In recent decades, it has become clear how unsustainable the traditional economic model based on a linear approach is.

Therefore, in contrast, there is a widespread conviction that this model should be replaced by a more sustainable model, in which the value of products, materials and resources is retained in the economy for as long as possible, and the value of products, materials and resources is retained in the economy for as long as possible, and waste generation is minimised: the so-called circular economy. And in this context, methodologies based on life cycle thinking are presented as the appropriate assessment tools to guide the development of processes in its transition.

The transition towards a circular economy model requires a new approach to waste management, which involves changing the way we see waste from a problem to a resource with the potential to develop added value. Considering that organic waste represents around 40% of the total municipal waste produced, the importance of its proper management and recovery is evident.
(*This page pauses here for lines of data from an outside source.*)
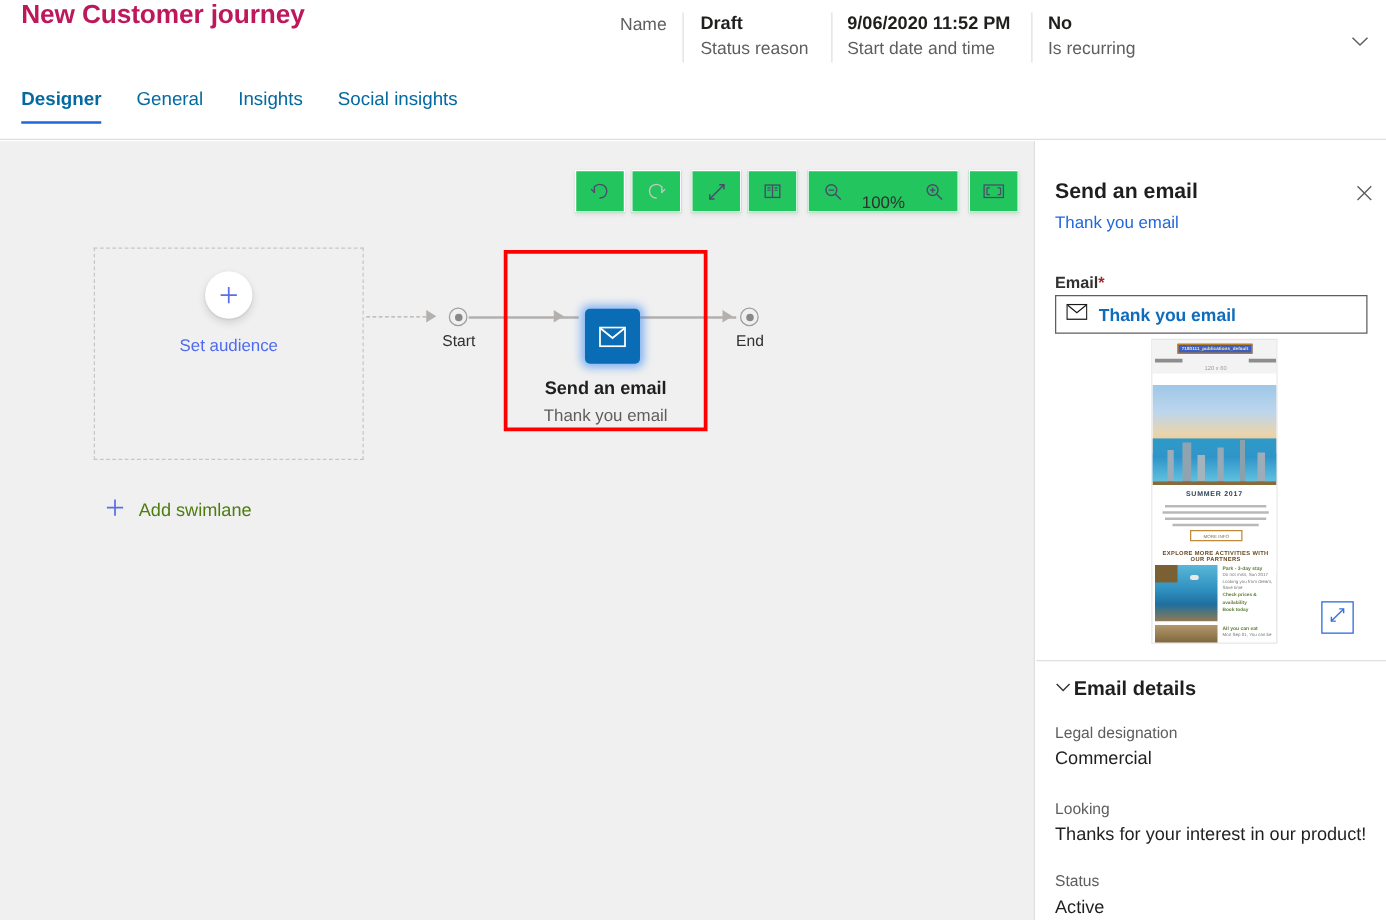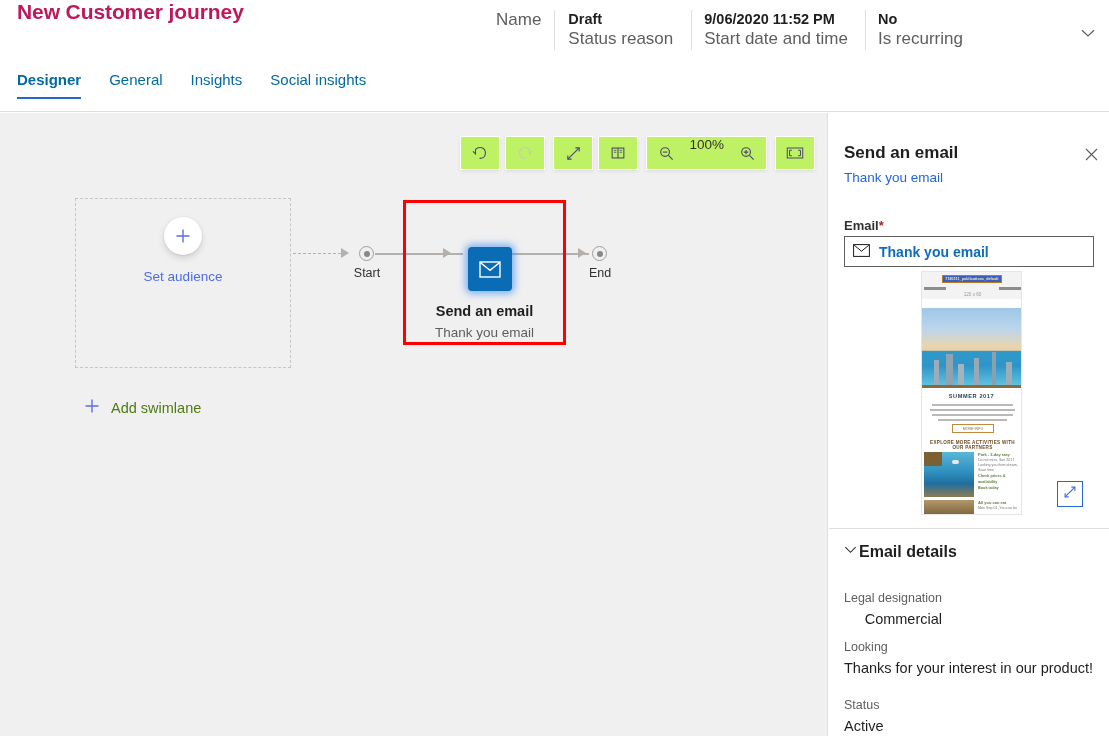--- a/index.html
+++ b/index.html
@@ -32,21 +32,21 @@
     padding: 0 12px 0 0; margin-right: 12px;
     border-right: 1px solid #e1dfdd;
     display: flex; flex-direction: column; justify-content: flex-start;
   }
   .hdr-field:first-child { padding-left: 0; }
   .hdr-field .val {
     font-size: 14.5px; font-weight: 600; color: #201f1e; line-height: 19px;
     white-space: nowrap;
   }
   .hdr-field .lbl {
-    font-size: 17px; color: #605e5c; line-height: 17px; margin-top: 1px;
+    font-size: 14px; color: #605e5c; line-height: 17px; margin-top: 1px;
     white-space: nowrap;
   }
   .hdr-field.f-name { padding-right: 13px; }
   .hdr-field.f-status { padding-right: 18px; margin-left: 1px;}
   .hdr-field.f-date { padding-right: 17px; }
   .hdr-field.f-rec { border-right: none; padding-right: 10px; }
   .hdr-chevron {
     position: absolute; right: 8px; top: 20px;
     width: 26px; height: 26px; display: flex; align-items: center; justify-content: center;
     cursor: pointer;
@@ -81,22 +81,22 @@
     border-right: 1px solid #e1dfdd;
     overflow: hidden;
   }
 
   
   .toolbar {
     position: absolute; right: 12px; top: 23px;
     display: flex; align-items: center;
   }
   .tb-group {
-    background: #bef264; border: 1px solid #ffffff;
-    height: 34px; display: flex; align-items: flex-start;
+    background: #22c55e; border: 1px solid #ffffff;
+    height: 34px; display: flex; align-items: flex-end;
     box-shadow: 0 0.3px 0.9px rgba(0,0,0,0.08), 0 1.6px 3.6px rgba(0,0,0,0.08);
   }
   .tb-btn {
     width: 38px; height: 32px;
     display: flex; align-items: center; justify-content: center;
     cursor: pointer; background: transparent; border: none;
   }
   .tb-btn.disabled { cursor: default; }
   .tb-sep { width: 8px; }
   .zoomlabel {
@@ -315,21 +315,21 @@
   .details-head {
     position: absolute; left: 14px; top: 429px;
     display: flex; align-items: center; cursor: pointer;
   }
   .details-head .txt {
     font-size: 16px; font-weight: 600; color: #201f1e; margin-left: 1px;
   }
   .detail-row { position: absolute; left: 15px; }
   .detail-lbl { font-size: 12.5px; color: #605e5c; line-height: 18px; }
   .detail-val { font-size: 14.5px; color: #201f1e; line-height: 21px; margin-top: 2px; }
-  .r1 { top: 476px; text-align: right; }
+  .r1 { top: 464px; }
   .r2 { top: 525px; }
   .r3 { top: 583px; }
 </style>
 </head>
 <body>
 
 <div class="header">
   <div class="page-title">New Customer journey</div>
 
   <div class="hdr-fields">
The possibilities are varied and depend on multiple factors, so ECOVAL, thanks to the Biogroup, will establish reference values, i.e. the quantification of the environmental impacts of current organic waste and sewage sludge management strategies in the SUDOE area, taking into account the regulatory requirements of imminent application. These values will determine the baseline for comparison of the environmental performance of the innovative strategies resulting from the project for obtaining high added value bioproducts from the treatment of the same waste. In this way, we will have concrete metrics with which to evaluate the impact of the new management system and the products derived from it in environmental terms, one of the tasks of WG 6: “Replicability and transfer of the business model and its environmental and economic assessment”.

Turning mud into gold

This is what the NEREUS network is working on within the ECOVAL project. Ecoval Sudoe is developing a method for the extraction of high added value molecules, Volatile Fatty Acids (VFAs), from processed sludge. The aim of the NEREUS project is to test a process for the extraction and purification of VFAs from sludge sent to them by the coordinator CETAQUA. This process must be economically viable and meet market specifications. In addition to this double constraint, there are legal barriers related to the recovery of bio-waste and sludge from wastewater treatment plants. This is why the Ecoval Sudoe project tries to go beyond what is established.

 

Extracting, sanitising, filtering and concentrating
NEREUS has developed a dynamic nanofiltration pilot plant with three major advantages: it extracts the molecules of interest from organic sludge, ensures their sanitisation and filters at low energy costs. After this first filtration stage, concentration processes are applied to achieve the desired objective.

Waste organic matter is further valorised at INSA Toulouse for energy production and through the land application study at the Fundación Patrimonio Natural de Castilla y León.